Records from a collection
>>>>

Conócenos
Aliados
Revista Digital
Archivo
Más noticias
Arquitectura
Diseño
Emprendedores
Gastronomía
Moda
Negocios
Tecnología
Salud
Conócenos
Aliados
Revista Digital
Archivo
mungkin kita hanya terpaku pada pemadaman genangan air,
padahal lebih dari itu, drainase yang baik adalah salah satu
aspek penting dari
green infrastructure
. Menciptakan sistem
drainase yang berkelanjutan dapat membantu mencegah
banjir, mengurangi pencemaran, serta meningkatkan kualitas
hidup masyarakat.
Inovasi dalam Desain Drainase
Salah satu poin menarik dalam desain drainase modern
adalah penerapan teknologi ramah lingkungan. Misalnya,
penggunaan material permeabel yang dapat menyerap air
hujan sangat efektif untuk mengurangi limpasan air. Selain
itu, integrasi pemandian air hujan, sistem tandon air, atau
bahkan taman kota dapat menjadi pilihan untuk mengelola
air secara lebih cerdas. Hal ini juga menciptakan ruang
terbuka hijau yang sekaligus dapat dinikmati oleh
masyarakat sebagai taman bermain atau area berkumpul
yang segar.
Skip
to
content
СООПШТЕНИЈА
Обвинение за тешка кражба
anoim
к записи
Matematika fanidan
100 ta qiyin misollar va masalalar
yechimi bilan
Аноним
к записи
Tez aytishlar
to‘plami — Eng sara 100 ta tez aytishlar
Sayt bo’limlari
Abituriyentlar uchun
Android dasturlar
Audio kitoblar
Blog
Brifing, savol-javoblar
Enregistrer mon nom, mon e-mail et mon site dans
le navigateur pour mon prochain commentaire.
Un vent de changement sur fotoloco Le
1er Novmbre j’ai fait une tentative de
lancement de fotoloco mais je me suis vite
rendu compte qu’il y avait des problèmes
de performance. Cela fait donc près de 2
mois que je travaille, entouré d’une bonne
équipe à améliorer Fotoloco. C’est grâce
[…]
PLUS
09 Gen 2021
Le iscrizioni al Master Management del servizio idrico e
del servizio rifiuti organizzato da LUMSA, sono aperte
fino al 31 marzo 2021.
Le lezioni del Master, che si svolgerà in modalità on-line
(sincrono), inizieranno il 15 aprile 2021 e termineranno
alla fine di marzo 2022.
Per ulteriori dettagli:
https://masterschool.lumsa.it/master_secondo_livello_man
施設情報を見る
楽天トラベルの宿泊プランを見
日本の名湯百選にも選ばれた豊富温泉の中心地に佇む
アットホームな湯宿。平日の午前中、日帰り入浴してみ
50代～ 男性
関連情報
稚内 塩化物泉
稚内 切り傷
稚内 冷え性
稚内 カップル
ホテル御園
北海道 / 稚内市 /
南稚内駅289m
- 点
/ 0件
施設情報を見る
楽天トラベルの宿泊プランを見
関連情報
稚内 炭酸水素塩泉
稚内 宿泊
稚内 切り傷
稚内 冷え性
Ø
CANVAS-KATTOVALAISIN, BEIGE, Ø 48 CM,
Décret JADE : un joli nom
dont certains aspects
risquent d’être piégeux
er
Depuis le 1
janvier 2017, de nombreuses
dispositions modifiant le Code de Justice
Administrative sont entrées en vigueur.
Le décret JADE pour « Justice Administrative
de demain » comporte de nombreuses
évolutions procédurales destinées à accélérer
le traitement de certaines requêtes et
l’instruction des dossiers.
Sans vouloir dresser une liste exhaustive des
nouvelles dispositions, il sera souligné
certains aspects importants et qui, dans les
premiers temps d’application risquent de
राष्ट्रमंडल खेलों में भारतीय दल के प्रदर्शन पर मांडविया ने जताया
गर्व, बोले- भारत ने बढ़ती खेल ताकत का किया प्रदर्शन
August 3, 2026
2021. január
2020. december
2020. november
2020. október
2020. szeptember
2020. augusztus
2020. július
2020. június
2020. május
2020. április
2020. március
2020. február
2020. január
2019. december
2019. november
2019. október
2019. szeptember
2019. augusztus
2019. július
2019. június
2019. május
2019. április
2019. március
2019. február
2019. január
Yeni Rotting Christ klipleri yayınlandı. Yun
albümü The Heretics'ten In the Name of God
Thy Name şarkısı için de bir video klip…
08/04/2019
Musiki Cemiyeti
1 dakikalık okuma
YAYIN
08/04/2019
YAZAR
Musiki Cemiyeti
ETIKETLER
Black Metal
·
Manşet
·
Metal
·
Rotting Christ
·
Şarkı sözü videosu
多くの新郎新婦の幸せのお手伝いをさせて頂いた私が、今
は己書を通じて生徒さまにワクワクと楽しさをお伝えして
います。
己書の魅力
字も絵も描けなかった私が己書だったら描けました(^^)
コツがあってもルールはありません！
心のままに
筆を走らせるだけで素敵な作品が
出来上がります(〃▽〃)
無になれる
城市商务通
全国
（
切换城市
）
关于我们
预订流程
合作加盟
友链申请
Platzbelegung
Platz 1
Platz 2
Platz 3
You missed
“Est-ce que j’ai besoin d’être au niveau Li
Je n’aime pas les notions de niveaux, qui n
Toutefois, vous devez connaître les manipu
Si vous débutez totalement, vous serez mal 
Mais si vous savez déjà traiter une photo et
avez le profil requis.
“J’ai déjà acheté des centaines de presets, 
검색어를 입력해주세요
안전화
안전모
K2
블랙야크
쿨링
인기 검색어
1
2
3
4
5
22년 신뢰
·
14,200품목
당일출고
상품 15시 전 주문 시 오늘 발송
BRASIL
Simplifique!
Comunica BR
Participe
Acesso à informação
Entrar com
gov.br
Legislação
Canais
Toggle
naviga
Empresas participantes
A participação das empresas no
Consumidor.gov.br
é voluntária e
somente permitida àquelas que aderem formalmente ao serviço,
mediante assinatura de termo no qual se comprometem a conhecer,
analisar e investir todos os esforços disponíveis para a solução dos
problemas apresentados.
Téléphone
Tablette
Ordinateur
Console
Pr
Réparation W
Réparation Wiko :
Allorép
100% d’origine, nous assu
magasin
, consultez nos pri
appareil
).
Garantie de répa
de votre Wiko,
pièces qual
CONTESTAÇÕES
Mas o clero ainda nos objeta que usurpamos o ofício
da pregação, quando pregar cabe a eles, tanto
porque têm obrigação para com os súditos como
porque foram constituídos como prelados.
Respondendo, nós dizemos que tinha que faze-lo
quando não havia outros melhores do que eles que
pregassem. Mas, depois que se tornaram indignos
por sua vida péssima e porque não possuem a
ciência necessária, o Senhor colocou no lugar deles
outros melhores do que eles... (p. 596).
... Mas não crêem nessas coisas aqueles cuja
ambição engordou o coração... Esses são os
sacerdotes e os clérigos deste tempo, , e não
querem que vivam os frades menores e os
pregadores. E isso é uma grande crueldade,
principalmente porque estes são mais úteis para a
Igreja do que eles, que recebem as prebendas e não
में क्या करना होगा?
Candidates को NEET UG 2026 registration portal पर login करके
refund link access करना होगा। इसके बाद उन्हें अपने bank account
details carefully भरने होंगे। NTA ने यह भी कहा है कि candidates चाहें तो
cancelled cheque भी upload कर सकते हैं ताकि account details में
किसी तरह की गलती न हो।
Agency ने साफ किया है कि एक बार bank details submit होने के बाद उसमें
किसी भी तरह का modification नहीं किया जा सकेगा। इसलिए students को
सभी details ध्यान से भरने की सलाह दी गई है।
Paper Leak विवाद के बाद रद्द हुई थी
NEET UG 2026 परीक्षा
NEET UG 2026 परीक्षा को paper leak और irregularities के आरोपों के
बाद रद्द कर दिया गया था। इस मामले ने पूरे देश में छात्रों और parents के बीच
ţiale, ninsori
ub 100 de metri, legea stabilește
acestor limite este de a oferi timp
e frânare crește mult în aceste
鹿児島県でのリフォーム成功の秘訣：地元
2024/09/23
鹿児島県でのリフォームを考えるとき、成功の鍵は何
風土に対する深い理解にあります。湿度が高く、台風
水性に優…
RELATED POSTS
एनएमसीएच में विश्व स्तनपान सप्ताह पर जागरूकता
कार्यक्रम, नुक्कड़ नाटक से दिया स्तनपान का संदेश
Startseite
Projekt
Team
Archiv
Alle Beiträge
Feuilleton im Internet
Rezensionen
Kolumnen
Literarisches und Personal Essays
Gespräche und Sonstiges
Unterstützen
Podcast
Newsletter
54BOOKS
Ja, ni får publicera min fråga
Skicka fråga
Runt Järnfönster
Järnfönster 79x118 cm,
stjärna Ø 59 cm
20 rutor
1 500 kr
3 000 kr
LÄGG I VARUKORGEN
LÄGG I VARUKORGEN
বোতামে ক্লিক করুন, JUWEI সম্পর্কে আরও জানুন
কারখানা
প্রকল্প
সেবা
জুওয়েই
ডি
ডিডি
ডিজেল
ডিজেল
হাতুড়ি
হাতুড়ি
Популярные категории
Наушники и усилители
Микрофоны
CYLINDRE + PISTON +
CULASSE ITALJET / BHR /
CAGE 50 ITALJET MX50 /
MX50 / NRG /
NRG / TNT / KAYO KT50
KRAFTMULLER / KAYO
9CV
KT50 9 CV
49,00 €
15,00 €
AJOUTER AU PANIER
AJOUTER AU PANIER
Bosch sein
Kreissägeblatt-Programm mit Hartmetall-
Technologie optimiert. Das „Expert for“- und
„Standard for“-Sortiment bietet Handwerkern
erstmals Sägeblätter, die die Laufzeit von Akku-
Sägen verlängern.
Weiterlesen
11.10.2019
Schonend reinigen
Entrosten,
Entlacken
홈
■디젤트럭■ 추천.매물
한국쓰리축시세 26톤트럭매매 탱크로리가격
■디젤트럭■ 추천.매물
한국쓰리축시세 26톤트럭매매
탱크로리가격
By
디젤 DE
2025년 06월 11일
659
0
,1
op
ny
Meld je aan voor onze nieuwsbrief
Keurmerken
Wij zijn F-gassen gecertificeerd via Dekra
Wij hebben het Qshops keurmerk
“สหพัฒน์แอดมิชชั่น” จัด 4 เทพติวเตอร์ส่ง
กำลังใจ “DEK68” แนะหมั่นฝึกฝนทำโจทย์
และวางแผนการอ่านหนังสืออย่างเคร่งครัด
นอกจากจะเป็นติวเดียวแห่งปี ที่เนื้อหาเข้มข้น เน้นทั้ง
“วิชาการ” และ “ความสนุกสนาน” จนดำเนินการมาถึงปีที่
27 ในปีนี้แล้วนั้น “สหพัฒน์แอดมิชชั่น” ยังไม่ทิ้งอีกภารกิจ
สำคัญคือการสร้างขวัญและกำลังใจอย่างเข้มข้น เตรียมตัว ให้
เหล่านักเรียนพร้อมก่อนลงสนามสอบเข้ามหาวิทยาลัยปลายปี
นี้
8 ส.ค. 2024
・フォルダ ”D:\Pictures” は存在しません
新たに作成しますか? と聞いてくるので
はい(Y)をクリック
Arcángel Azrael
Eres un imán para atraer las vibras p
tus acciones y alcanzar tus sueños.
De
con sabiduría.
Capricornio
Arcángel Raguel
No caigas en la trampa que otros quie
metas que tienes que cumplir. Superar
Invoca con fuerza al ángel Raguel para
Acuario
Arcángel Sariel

<<<<

Set down precisely the lines above between the line holding "premiers temps d’application risquent de" and the line holding "2020. január", inclusive, and nothing beyond them.

## Answer to this problem
premiers temps d’application risquent de
राष्ट्रमंडल खेलों में भारतीय दल के प्रदर्शन पर मांडविया ने जताया
गर्व, बोले- भारत ने बढ़ती खेल ताकत का किया प्रदर्शन
August 3, 2026
2021. január
2020. december
2020. november
2020. október
2020. szeptember
2020. augusztus
2020. július
2020. június
2020. május
2020. április
2020. március
2020. február
2020. január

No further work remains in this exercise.